Koch: Die Staaten können die Kosten zum Teil dadurch aufbringen, dass sie die Verschmutzungsrechte an Firmen und Verbraucher nicht verschenken, sondern verkaufen. Müssen die Emissionszertifikate so teuer werden, dass Wirtschaft und Bürger sich gezwungen sehen, auf den CO2-Ausstoß allmählich ganz zu verzichten?

Edenhofer: Der Preis für CO2 wird mit der Zeit deutlich steigen.

Koch: Die Energie, die wir verbrauchen, wird also permanent teurer?

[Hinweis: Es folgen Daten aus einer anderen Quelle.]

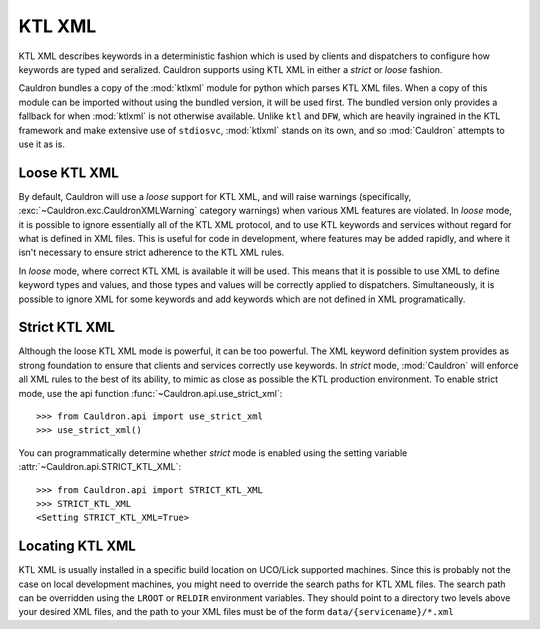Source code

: .. _xml:

KTL XML
=======

KTL XML describes keywords in a deterministic fashion which is used by clients and dispatchers to configure how keywords are typed and seralized. Cauldron supports using KTL XML in either a *strict* or *loose* fashion.

Cauldron bundles a copy of the :mod:`ktlxml` module for python which parses KTL XML files. When a copy of this module can be imported without using the bundled version, it will be used first. The bundled version only provides a fallback for when :mod:`ktlxml` is not otherwise available. Unlike ``ktl`` and ``DFW``, which are heavily ingrained in the KTL framework and make extensive use of ``stdiosvc``, :mod:`ktlxml` stands on its own, and so :mod:`Cauldron` attempts to use it as is.

Loose KTL XML
-------------

By default, Cauldron will use a *loose* support for KTL XML, and will raise warnings (specifically, :exc:`~Cauldron.exc.CauldronXMLWarning` category warnings) when various XML features are violated. In *loose* mode, it is possible to ignore essentially all of the KTL XML protocol, and to use KTL keywords and services without regard for what is defined in XML files. This is useful for code in development, where features may be added rapidly, and where it isn't necessary to ensure strict adherence to the KTL XML rules.

In *loose* mode, where correct KTL XML is available it will be used. This means that it is possible to use XML to define keyword types and values, and those types and values will be correctly applied to dispatchers. Simultaneously, it is possible to ignore XML for some keywords and add keywords which are not defined in XML programatically.

Strict KTL XML
--------------

Although the loose KTL XML mode is powerful, it can be too powerful. The XML keyword definition system provides as strong foundation to ensure that clients and services correctly use keywords. In *strict* mode, :mod:`Cauldron` will enforce all XML rules to the best of its ability, to mimic as close as possible the KTL production environment. To enable strict mode, use the api function :func:`~Cauldron.api.use_strict_xml`::

    >>> from Cauldron.api import use_strict_xml
    >>> use_strict_xml()

You can programmatically determine whether *strict* mode is enabled using the setting variable :attr:`~Cauldron.api.STRICT_KTL_XML`::

    >>> from Cauldron.api import STRICT_KTL_XML
    >>> STRICT_KTL_XML
    <Setting STRICT_KTL_XML=True>

Locating KTL XML
----------------

KTL XML is usually installed in a specific build location on UCO/Lick supported machines. Since this is probably not the case on local development machines, you might need to override the search paths for KTL XML files. The search path can be overridden using the ``LROOT`` or ``RELDIR`` environment variables. They should point to a directory two levels above your desired XML files, and the path to your XML files must be of the form ``data/{servicename}/*.xml``
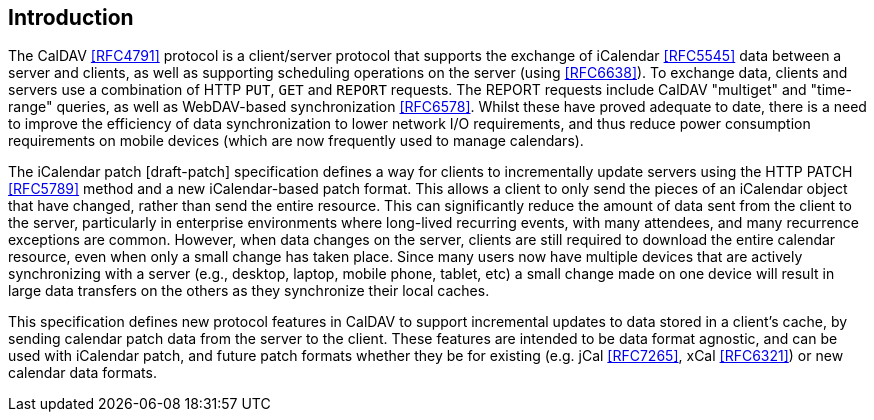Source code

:== Introduction

The CalDAV <<RFC4791>> protocol is a client/server protocol that supports the
exchange of iCalendar <<RFC5545>> data between a server and clients, as well as
supporting scheduling operations on the server (using <<RFC6638>>). To exchange
data, clients and servers use a combination of HTTP `PUT`, `GET` and `REPORT`
requests. The REPORT requests include CalDAV "multiget" and "time-range"
queries, as well as WebDAV-based synchronization <<RFC6578>>. Whilst these have
proved adequate to date, there is a need to improve the efficiency of data
synchronization to lower network I/O requirements, and thus reduce power
consumption requirements on mobile devices (which are now frequently used to
manage calendars).

The iCalendar patch [draft-patch] specification defines a way for clients to
incrementally update servers using the HTTP PATCH <<RFC5789>> method and a new
iCalendar-based patch format. This allows a client to only send the pieces of an
iCalendar object that have changed, rather than send the entire resource. This
can significantly reduce the amount of data sent from the client to the server,
particularly in enterprise environments where long-lived recurring events, with
many attendees, and many recurrence exceptions are common. However, when data
changes on the server, clients are still required to download the entire
calendar resource, even when only a small change has taken place. Since many
users now have multiple devices that are actively synchronizing with a server
(e.g., desktop, laptop, mobile phone, tablet, etc) a small change made on one
device will result in large data transfers on the others as they synchronize
their local caches.

This specification defines new protocol features in CalDAV to support
incremental updates to data stored in a client's cache, by sending calendar
patch data from the server to the client. These features are intended to be data
format agnostic, and can be used with iCalendar patch, and future patch formats
whether they be for existing (e.g. jCal <<RFC7265>>, xCal <<RFC6321>>) or new
calendar data formats.
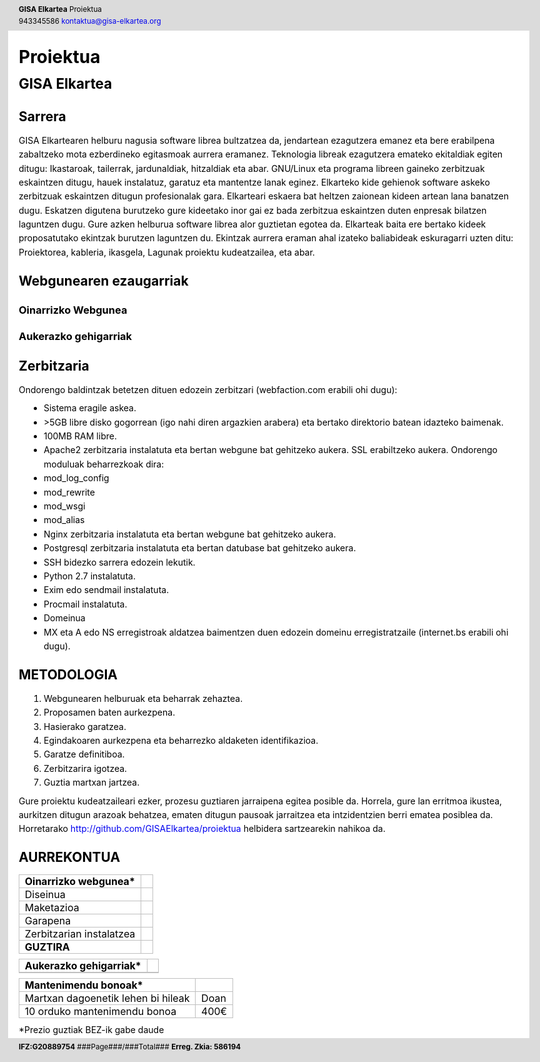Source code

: ﻿=========
Proiektua
=========


-------------
GISA Elkartea
-------------

.. |logo| image:: ./logo.png
    :width: 2em

.. header::

    | **GISA Elkartea** Proiektua |logo|
    | 943345586 kontaktua@gisa-elkartea.org

.. footer::
    
    |  **IFZ:G20889754** ###Page###/###Total### **Erreg. Zkia: 586194**


Sarrera
=======

GISA Elkartearen helburu nagusia software librea bultzatzea da, jendartean ezagutzera emanez eta bere erabilpena zabaltzeko mota ezberdineko egitasmoak aurrera eramanez. Teknologia libreak ezagutzera emateko ekitaldiak egiten ditugu: Ikastaroak, tailerrak, jardunaldiak, hitzaldiak eta abar. GNU/Linux eta programa libreen gaineko zerbitzuak eskaintzen ditugu, hauek instalatuz, garatuz eta mantentze lanak eginez. Elkarteko kide gehienok software askeko zerbitzuak eskaintzen ditugun profesionalak gara. Elkarteari eskaera bat heltzen zaionean kideen artean lana banatzen dugu. Eskatzen digutena burutzeko gure kideetako inor gai ez bada zerbitzua eskaintzen duten enpresak bilatzen laguntzen dugu. Gure azken helburua software librea alor guztietan egotea da. Elkarteak baita ere bertako kideek proposatutako ekintzak burutzen laguntzen du. Ekintzak aurrera eraman ahal izateko baliabideak eskuragarri uzten ditu: Proiektorea, kableria, ikasgela, Lagunak proiektu kudeatzailea, eta abar.


Webgunearen ezaugarriak
=======================


Oinarrizko Webgunea
-------------------


Aukerazko gehigarriak
---------------------


Zerbitzaria
===========

Ondorengo baldintzak betetzen dituen edozein zerbitzari (webfaction.com erabili ohi dugu):

- Sistema eragile askea.
- >5GB libre disko gogorrean (igo nahi diren argazkien arabera) eta bertako direktorio batean idazteko baimenak.
- 100MB RAM libre.
- Apache2 zerbitzaria instalatuta eta bertan webgune bat gehitzeko aukera. SSL erabiltzeko aukera. Ondorengo moduluak beharrezkoak dira:
- mod_log_config
- mod_rewrite
- mod_wsgi
- mod_alias
- Nginx zerbitzaria instalatuta eta bertan webgune bat gehitzeko aukera.
- Postgresql zerbitzaria instalatuta eta bertan datubase bat gehitzeko aukera.
- SSH bidezko sarrera edozein lekutik.
- Python 2.7 instalatuta.
- Exim edo sendmail instalatuta.
- Procmail instalatuta.
- Domeinua
- MX eta A edo NS erregistroak aldatzea baimentzen duen edozein domeinu erregistratzaile (internet.bs erabili ohi dugu).


METODOLOGIA
===========

1. Webgunearen helburuak eta beharrak zehaztea.
2. Proposamen baten aurkezpena.
3. Hasierako garatzea.
4. Egindakoaren aurkezpena eta beharrezko aldaketen identifikazioa.
5. Garatze definitiboa.
6. Zerbitzarira igotzea.
7. Guztia martxan jartzea.


Gure proiektu kudeatzaileari ezker, prozesu guztiaren jarraipena egitea posible da. Horrela, gure lan erritmoa ikustea, aurkitzen ditugun arazoak behatzea, ematen ditugun pausoak jarraitzea eta intzidentzien berri ematea posiblea da. Horretarako http://github.com/GISAElkartea/proiektua helbidera sartzearekin nahikoa da.


AURREKONTUA
===========

========================================    ====
Oinarrizko webgunea*
========================================    ====
Diseinua                                    
Maketazioa                                  
Garapena                                    
Zerbitzarian instalatzea                    
**GUZTIRA**                                     
========================================    ====



========================================    ====
Aukerazko gehigarriak*
========================================    ====
========================================    ====



========================================    ====
Mantenimendu bonoak*
========================================    ====
Martxan dagoenetik lehen bi hileak          Doan
10 orduko mantenimendu bonoa                400€
========================================    ====


\*Prezio guztiak BEZ-ik gabe daude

Edenhofer: Nein, nicht der Preis für Energie, sondern der Preis für CO2-Emissionen nimmt zu. Wird die fossile Energie entsprechend effizienter genutzt oder ersetzt man sie durch wettbewerbsfähige erneuerbare Energien, kann der Preis für Energiepreise sogar stabil bleiben. Er wächst umso weniger, je innovativer die Wirtschaft handelt.

Koch: Wir, die Bürger der reichen Industrieländer, haben durch unsere Wirtschaftsweise die Atmosphäre viel stärker mit CO2 belastet als die meisten Bewohner Asiens, Afrikas und Lateinamerikas. Dürfen wir künftig nur noch dieselbe Menge CO2 verursachen wie jene?

Edenhofer: Eigentlich müssten wir pro Kopf sogar weniger CO2 ausstoßen als die Bewohner der Entwicklungs- und Schwellenländer. Das erscheint zwar gerecht, würde aber selbst die Menschen der reichen Länder überfordern und zu massiven Verteilungskonflikten führen. Deshalb wäre schon viel gewonnen, wenn langfristig alle Menschen wenigstens die gleichen Verschmutzungsrechte wahrnehmen könnten.

Koch: 2050 erreicht die Weltbevölkerung mit neun Milliarden Menschen ihren Höhepunkt, danach nimmt sie wieder ab. Erledigt sich dann das Klimaproblem von alleine?

Edenhofer: Vor diesem Trugschluss kann ich nur warnen. Die abnehmende Bevölkerungszahl kann bedeuten, dass bei zunehmenden Wohlstand jeder Einzelne wohlhabender wird und das Pro-Kopf-Vermögen steigt. Und damit werden auch die Konsumbedürfnisse wachsen – das lehrt zumindest die historische Erfahrung in den Industriestaaten. Nur durch den Rückgang der Bevölkerung werden wir den Umbau also nicht schaffen. Was wir brauchen, ist eine dritte industrielle Revolution.

Professor Ottmar Edenhofer (48) arbeitet als Vize-Direktor und Chefökonom am Potsdam Institute für Klimafolgen-Forschung. Im Intergovernmental Panel on Climate Change (IPCC), dem Wissenschaftler-Gremium der Vereinten Nationen für Klima, leitet Edenhofer die Arbeitsgruppe, die sich mit der Reduzierung der Treibhausgase in der Atmosphäre beschäftigt.